*KUTIPAN*.
•••
SUKABUMIUPDATE.com - Bakteri Mycoplasma pneumoniae belakangan ramai diperbincangkan karena dikaitkan dengan infeksi virus COVID-19 yang pernah merebak di Indonesia. Infeksi Bakteri Mycoplasma pneumoniae bahkan disebut-sebut sebagai kejadian berulang dari COVID-19.
Padahal, meski infeksi Bakteri Mycoplasma pneumoniae dan COVID-19 sama-sama mempengaruhi pernapasan, namun penyebab keduanya jelas berbeda. COVID-19 disebabkan oleh virus sementara pneumonia yang sedang viral terjadi akibat infeksi bakteri.
Masyarakat kemudian heboh menyoal tingkat fatalitas atau keparahan ketika terinfeksi Bakteri Mycoplasma pneumoniae. Menjawab kekhawatiran itu, Kementerian Kesehatan melalui Biro Komunikasi dan Pelayanan Publik menjelaskan lebih lanjut di laman resminya.
Baca Juga: 10 Ciri Laki-laki yang Memiliki Kepribadian Baik, Apa Kamu Termasuk?
Dokter Spesialis Anak di RS Cipto Mangunkusumo (RSCM), dr. Nastiti Kaswandani menegaskan, tingkat fatalitas dan keparahan akibat bakteri Mycoplasma pneumoniae lebih rendah dibandingkan tingkat fatalitas karena COVID-19.
"Apabila dibandingkan dengan COVID-19, tingkat keparahan maupun mortalitas (kematian) akibat Mycoplasma pneumoniae cenderung lebih rendah hanya 0,5 sampai 2 persen, itu pun pada mereka dengan komorbiditas" kata dr. Nastiti, dikutip dari laman sehatnegeriku.kemkes.go.id, Sabtu (9/12/2023).
•••
*TUGAS DIKERJAKAN*.
• A. Menurut kutipan tentang bakteri Mycoplasma pneumoniae, di rumah sakit mana dr. Nastiti Kaswandani bekerja sebagai dokter spesialis anak?
• B. Apakah pernyataan berikut sesuai dengan kutipan tentang bakteri Mycoplasma pneumoniae? Jawab ya atau tidak untuk tiap pernyataan, lalu kutip kata-kata penentunya persis dari kutipan itu.
(i) Infeksi Mycoplasma pneumoniae dan COVID-19 sama-sama memengaruhi pernapasan.
(ii) Tingkat kematian akibat Mycoplasma pneumoniae lebih tinggi daripada COVID-19.
(iii) Kementerian Kesehatan memberi penjelasan melalui Biro Komunikasi dan Pelayanan Publik.
• C. Teruskan tulisan kutipan tentang bakteri Mycoplasma pneumoniae, mulai sesudah kalimat terakhirnya.

*CUPLIKAN DATA*.
•••
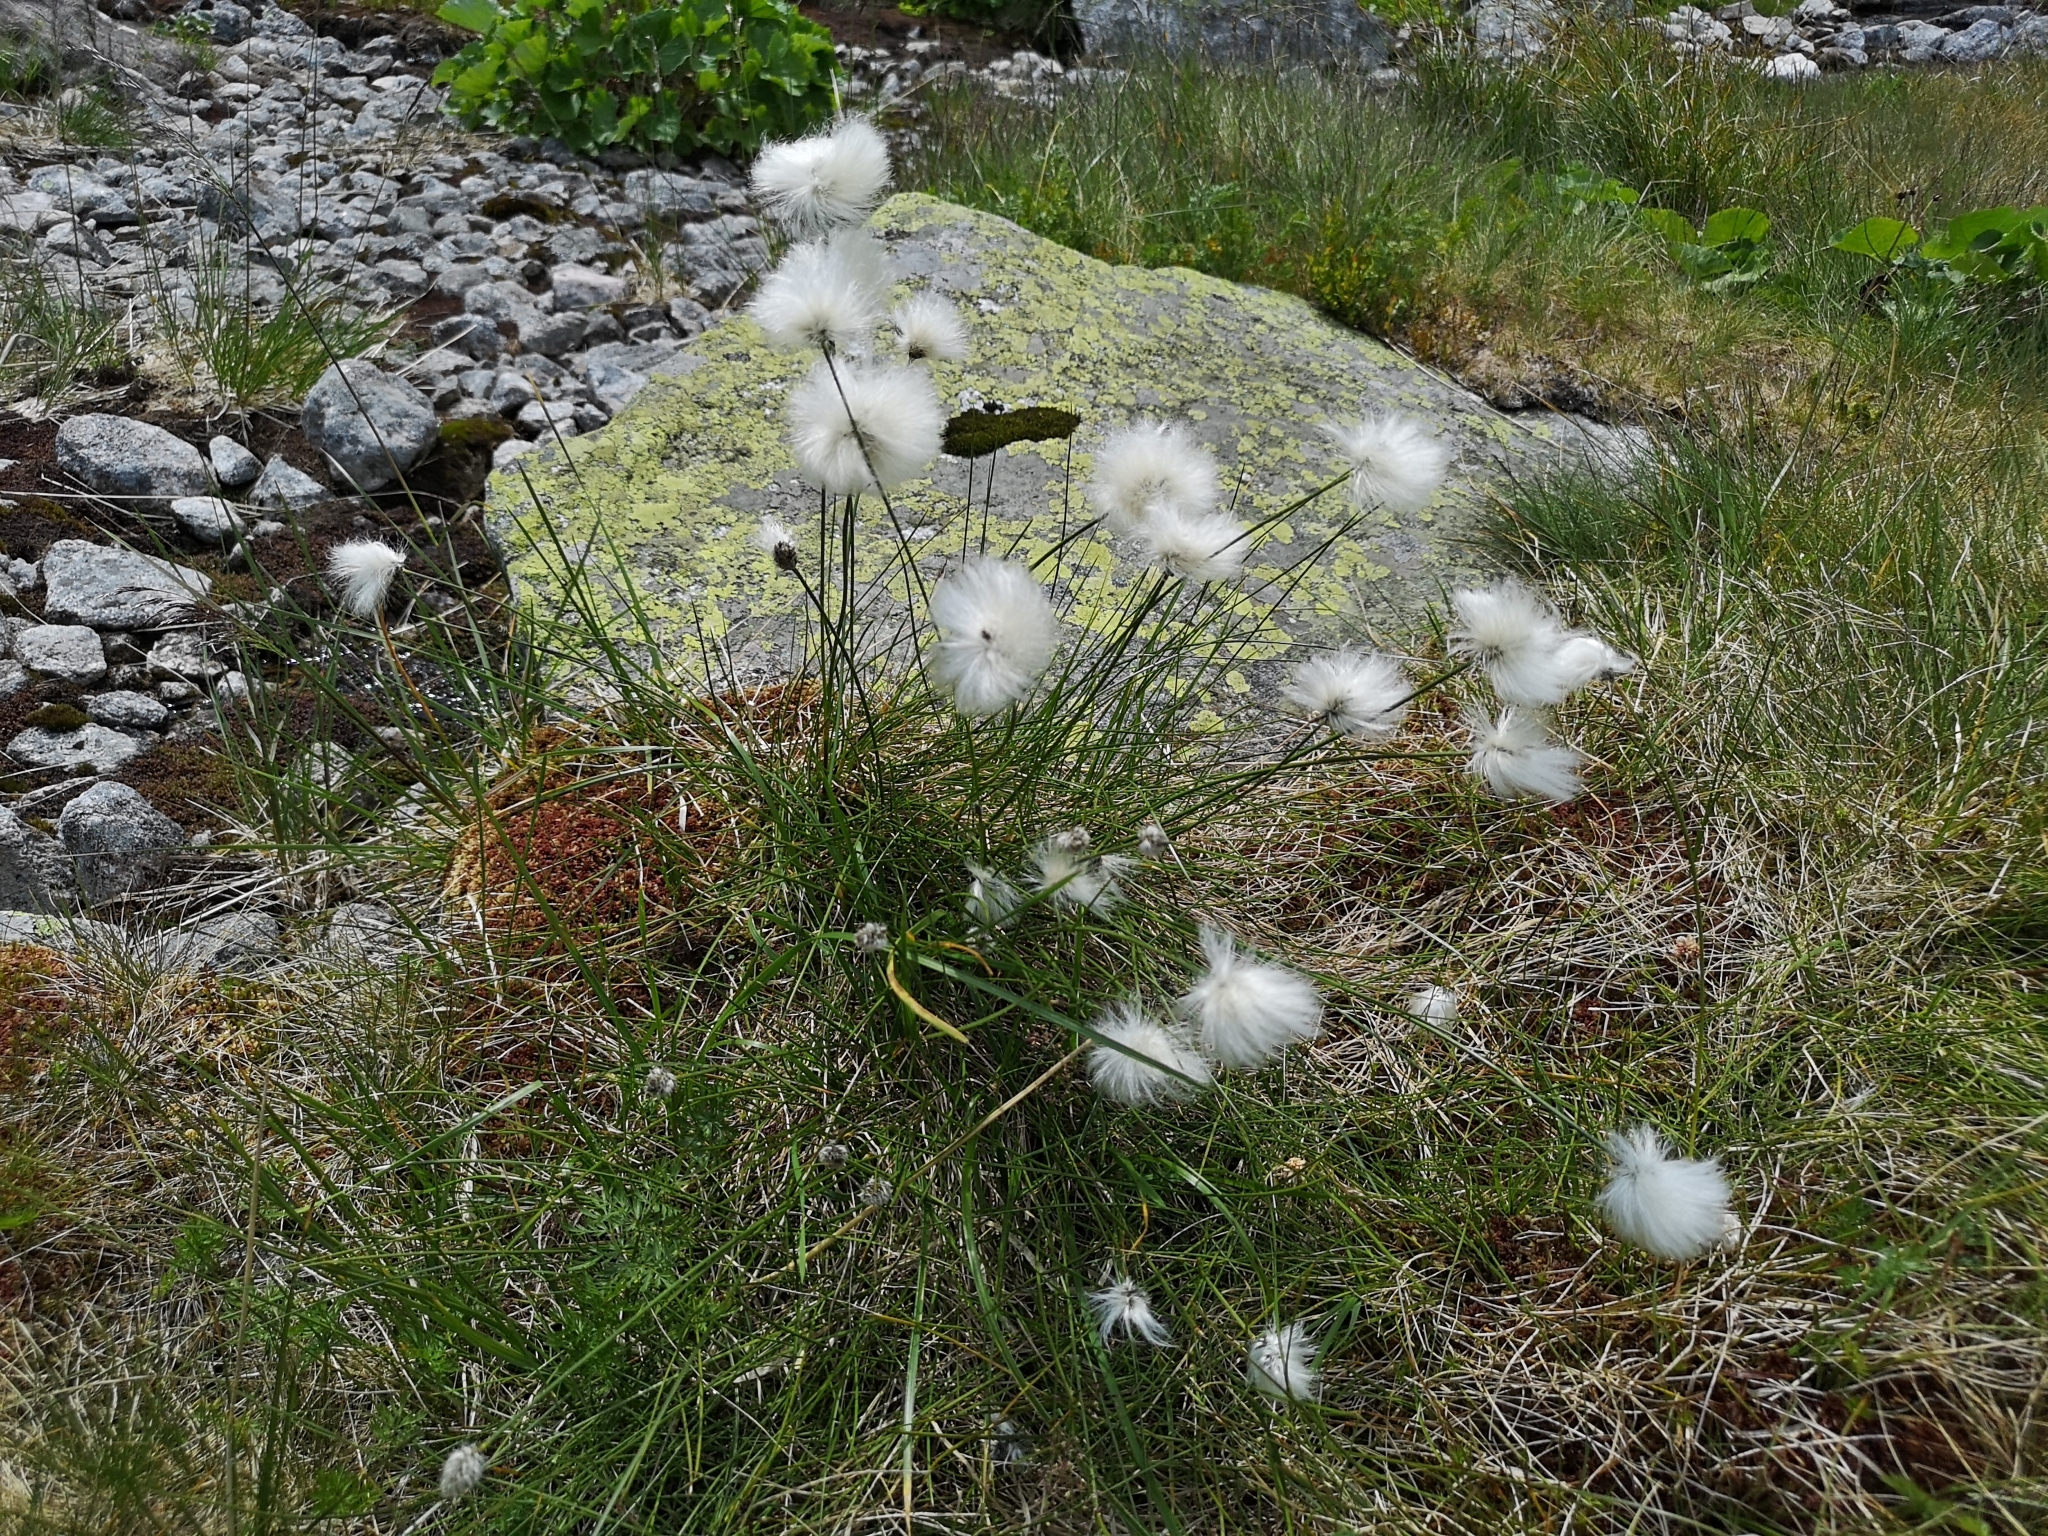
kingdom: Plantae
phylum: Tracheophyta
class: Liliopsida
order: Poales
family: Cyperaceae
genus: Eriophorum
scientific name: Eriophorum vaginatum
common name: Hare's-tail cottongrass
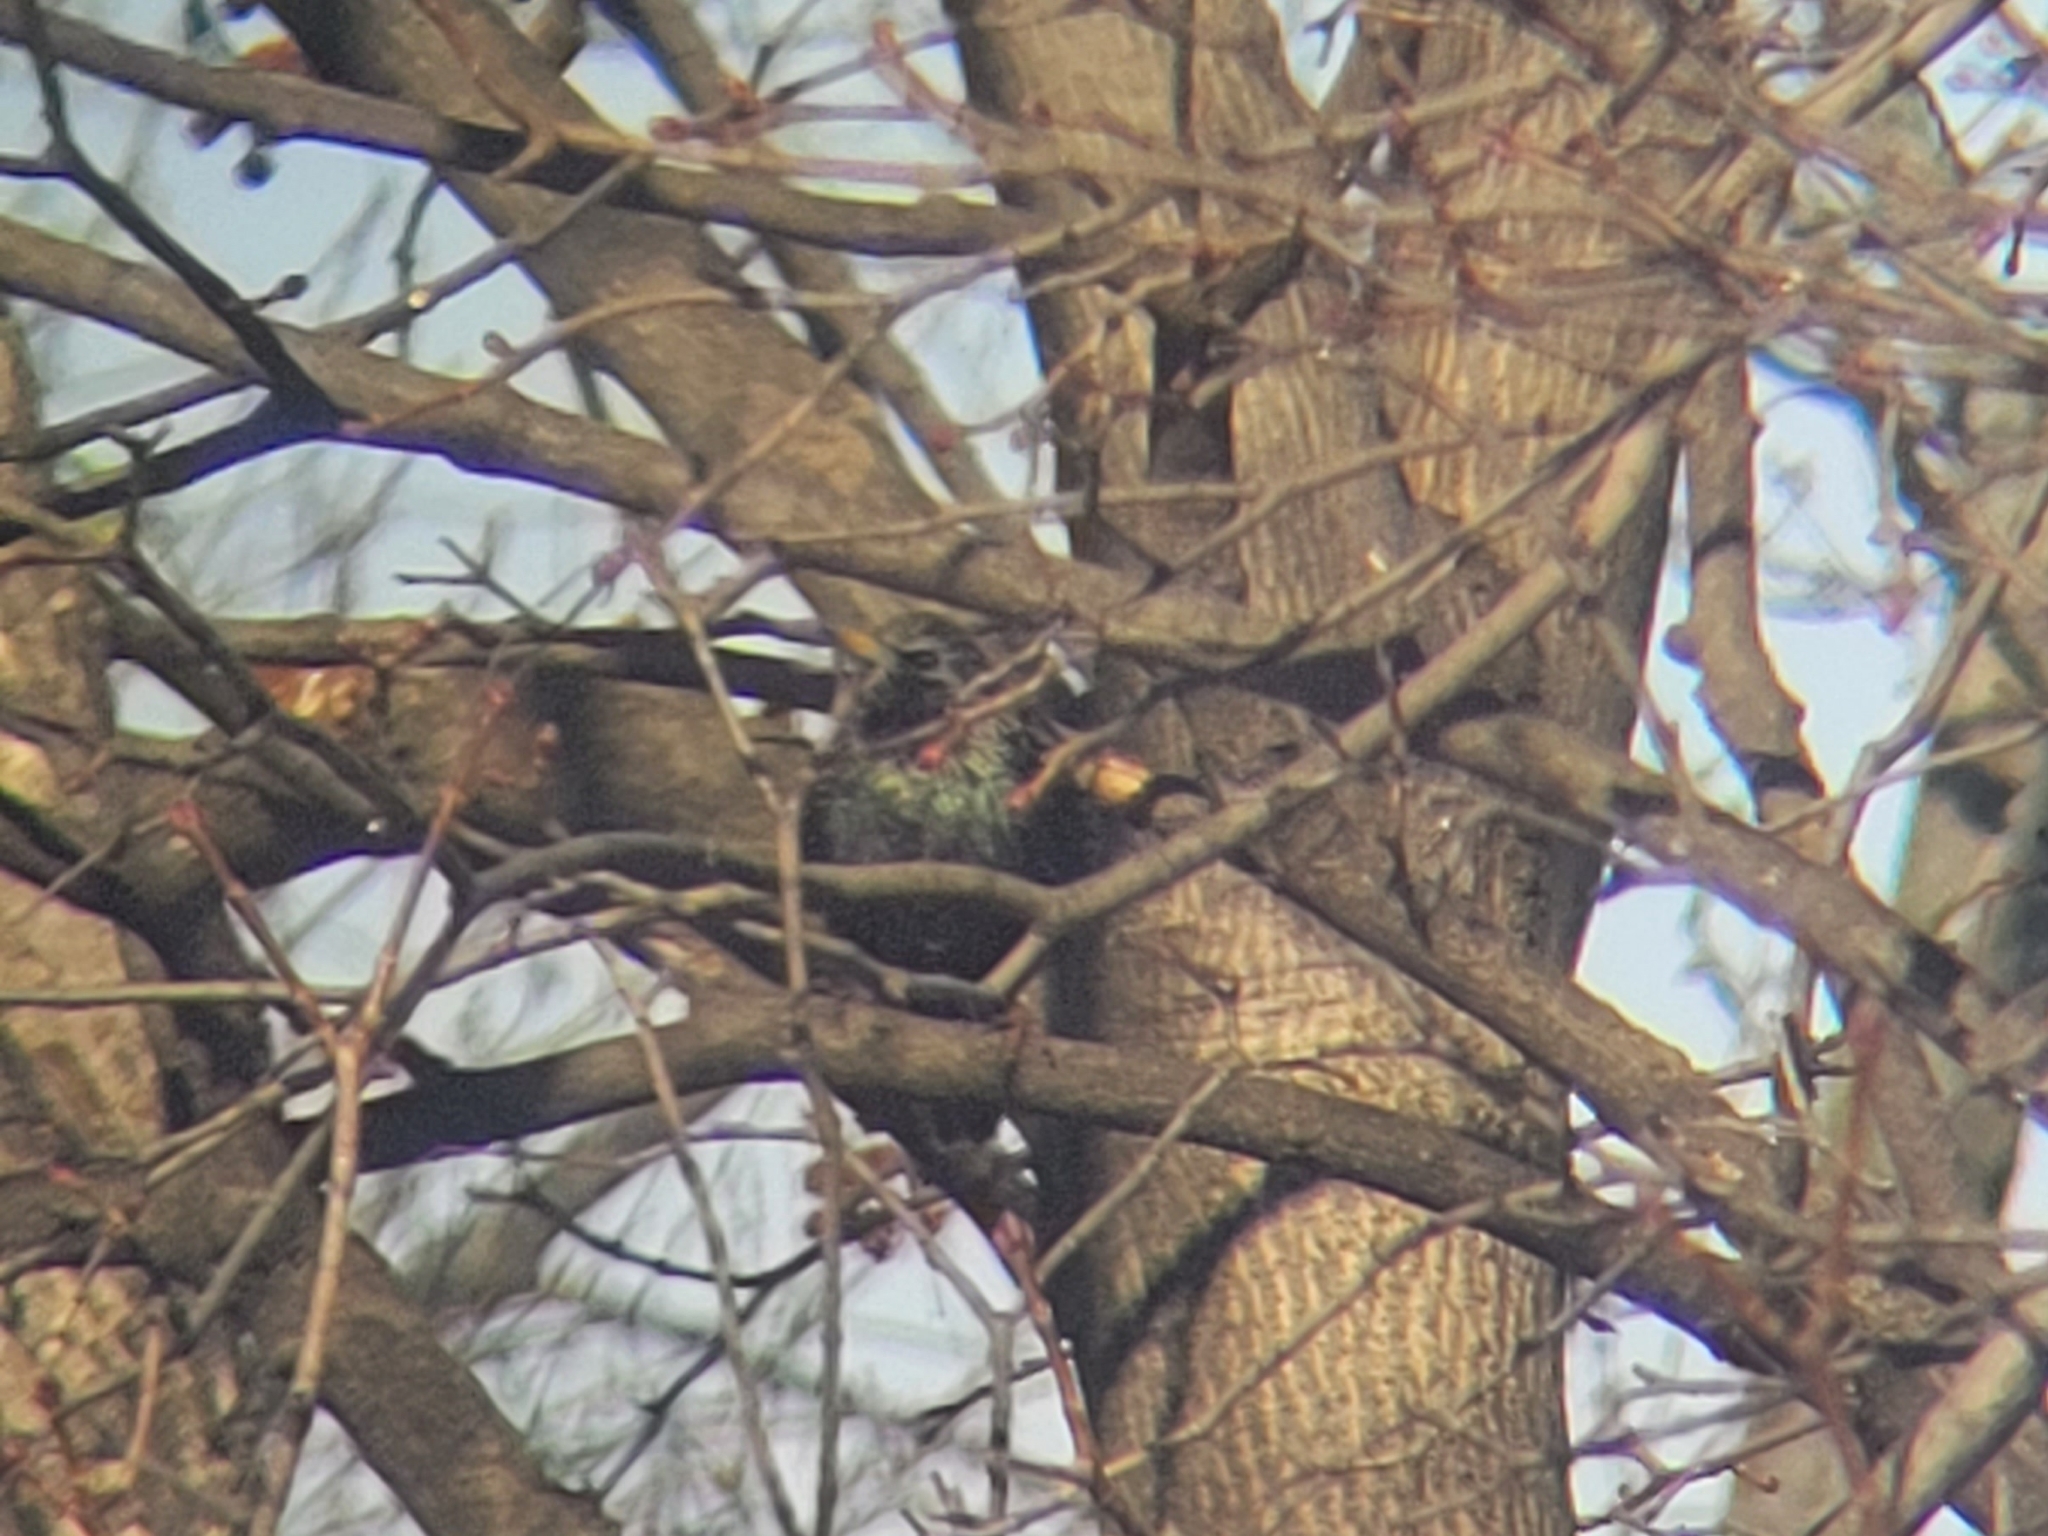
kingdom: Animalia
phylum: Chordata
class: Aves
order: Passeriformes
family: Sturnidae
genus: Sturnus
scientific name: Sturnus vulgaris
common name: Common starling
•••
*HASIL LATIHAN*.
• A. Di RS Cipto Mangunkusumo (RSCM).

• B.
(i) Ya: "infeksi Bakteri Mycoplasma pneumoniae dan COVID-19 sama-sama mempengaruhi pernapasan"
(ii) Tidak: "tingkat keparahan maupun mortalitas (kematian) akibat Mycoplasma pneumoniae cenderung lebih rendah"
(iii) Ya: "Kementerian Kesehatan melalui Biro Komunikasi dan Pelayanan Publik menjelaskan lebih lanjut di laman resminya"

• C.
Oleh karena itu, kata dr.Nastiti, pneumonia akibat Bakteri Mycoplasma sering disebut sebagai Walking Pneumonia.
Adapun disebut Walking Pneumonia lantaran gejalanya cenderung ringan sehingga pasien tidak perlu menjalani rawat inap di rumah sakit, sederhananya cukup melakukan rawat jalan.
“Anaknya cukup baik kondisi klinisnya sehingga masih bisa beraktivitas seperti biasa, makanya sebagian besar kasusnya bisa dilakukan rawat jalan, pemberian obatnya secara minum, dan anaknya bisa sembuh sendiri,” jelasnya.
Baca Juga: 14 Ciri Anak Laki-laki Memiliki Kepribadian Baik, Bunda Perhatikan Sikapnya
Di kesempatan yang sama, Dokter Spesialis Paru RSUP Persahabatan Prof. Erlina Burhan mengatakan, pneumonia akibat Bakteri Mycoplasma sebenarnya bukanlah penyakit baru.
Mycoplasma pneumonia adalah bakteri penyebab peradangan akut pada paru ternyata telah ditemukan sejak periode 1930-an.
Akan tetapi, Bakteri Mycoplasma pneumonia menjadi perhatian dan kewaspadaan dunia baru-baru ini karena diduga telah menyebabkan kenaikan kasus pneumonia di Tiongkok Utara dan Eropa. Di dua negara itu, Bakteri Mycoplasma mayoritas menyerang anak-anak.
Karena bukan penyakit baru, kata Prof Erlina, pengobatan untuk Mycoplasma pneumoniae tidak susah dicari. Masyarakat dapat menemukan obatnya di Puskesmas dan dapat diperoleh menggunakan BPJS.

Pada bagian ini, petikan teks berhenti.